As an example, IHS Markit said certain PSAs contain provisions that state overruns in actual expenditures are limited to 10% of the budget. Some provisions also state that operators are prohibited from spending more than a percentage above the work programme and budget without further approval. Some even go a step further to explicitly outline that expenditure incurred without approval or proper justification is not recoverable. The auditors said such provisions allow the host government to maintain project oversight.
The British team noted however that the 2016 PSA Guyana signed with Exxon and partners, does not require such approvals. As a result of this, IHS said EEPGL was able to incur US$330.3 million in cost overruns across 2009, 2010, 2014, 2015, 2017. The report also noted that EEPGL has not provided justification to changes and cost overruns against the submitted work programme and budget.
This newspaper also understands that the annual work programme and budget submitted by EEPGL to regulators does not even conform to international best practices. Furthermore, the plans and budgets do not provide the Government of Guyana with the ability to understand the planned activities or provide any oversight.

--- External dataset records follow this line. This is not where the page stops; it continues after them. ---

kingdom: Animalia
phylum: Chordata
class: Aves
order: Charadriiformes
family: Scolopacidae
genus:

Auditors insisted that the work programme and budget should provide details of the activities planned to be undertaken and the resulting cost outlay, ensuring responsible and sustainable development of resources and procurement alignment with in-country value opportunities.
Kaieteur News understands that the Guyana team which consists of the Guyana Revenue Authority and the Ministry of Natural Resources is going through the foregoing meticulously with the aim of understanding how such a loophole can be closed.
It is now more than three years since the audit of US$1.6B in expenses for the oil-rich Stabroek Block is yet to be completed. Commissioner General of the Guyana Revenue Authority, Godfrey Statia said recently that government is now at the stage of awaiting feedback from Exxon’s subsidiary.
Statia did not provide a timeline for when this process would be completed, but assured that the document will be made public at the appropriate time.
A second audit is currently underway for costs totalling US$7.3B which were incurred from 2018 to 2020. That contract was awarded last year May.